First off, sometimes it’s a good choice to simply ask your teen to keep their door closed, and leave the mess to them to deal with- or not deal with. If you don’t like seeing a messy room, this is one way to avoid it. If you do the laundry and so have to enter the room to put things away, or have to go in there to retrieve dishes, perhaps there’s room for a deal here. Maybe your teen can do or put away their own clothes, or agree to bring dishes out of their room every night (and possibly even wash them!)
This doesn’t work for some parents. And in the end, you are the parent, and you are providing housing for your teen. Here are some common arguments from teens about why they shouldn’t have to clean their room, and some talking points to discuss in response.
There’s no point. To a certain limit, this is true. If your teen has no trouble finding things, and their room does not contain any biohazards like rotting food or dirty dishes, why should they clean their room? This isn’t a rhetorical question. Why is a clean room important to you? Do you feel tense when you’re around disarray? Do you feel like it shows respect for the living space that you and/ or your spouse/ partner maintain and pay for? Do you feel like it’s a skill they need to develop for later life? Know your reasons, and share them.
Your room/ house isn’t clean, why should I clean? If your teen points out that parts of the house, or the whole house, is unkempt, you might point out all that you do (that is applicable): parent, work, cook, pay bills, maintain a living space, drive kids everywhere, help out your spouse/ partner, etc. If they don’t want to clean their room, how about they help you make meals, drive around younger siblings, do some chores around the house, or help you sort through bills to pay? Then you will have more time to clean and “set a better example.”
It will just get messy again. That’s true of pretty much every inhabited room in the universe. Entropy takes its toll. This is why regular cleaning and tidying of any place helps keep it neat and under control. Ideally, your teen isn’t cleaning their room just once.
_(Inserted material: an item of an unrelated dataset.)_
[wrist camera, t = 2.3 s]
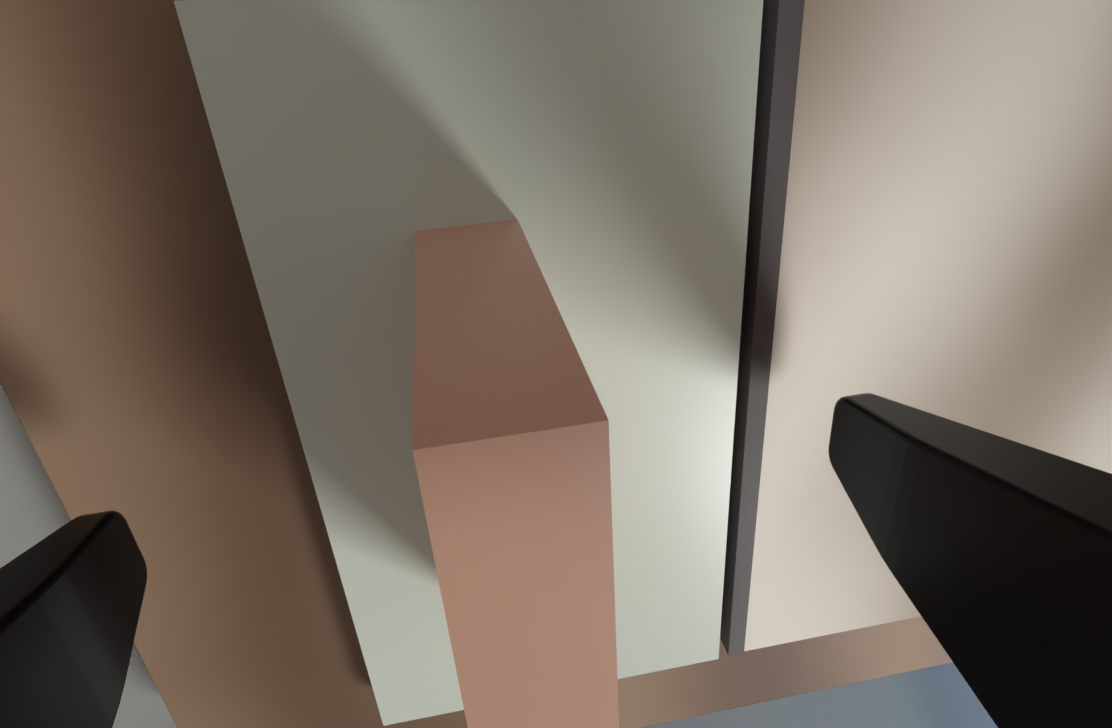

I have better things to do. I have to say, I have felt like this in my adult life as well. Cleaning is usually not fun, unless you’re one of those people who enjoy cleaning (I am in awe of them.) But keeping a space clean will take less time than the arguments and final huge cleanup end up taking.
I feel better with it this way. This might well be true.You can probably tell how valid it is by your teen’s response if you have ever tried to clean things up. Do they calmly let you tidy up their space, or do they stop you and tell you that you don’t need to? If they feel better with their room this way, and you feel worse, perhaps some compromise is in order. What drives you nuts the most? Clothes on the floor? Empty soda cans? Scattered school papers? Perhaps you can pick one or two things that bother you, insist on those being cleaned, and forget the rest.
It’s my space. Again, this is a valid point. It’s great for a teen to have their own space, if possible (sometimes it isn’t and everyone survives just fine). They may feel like their room is the only place they have that’s theirs, and you are trying to nose in and tell them how to keep it. Again, this is time for a compromise- not only on cleaning what you think are the worst offenses, but discussing how your teen can make it their own space. Posters? Photos? Decorations? Perhaps if you agree to help them decorate their room the way they want to, they can agree to keep it cleaner.
Any other ideas on how to end this sometimes ongoing battle?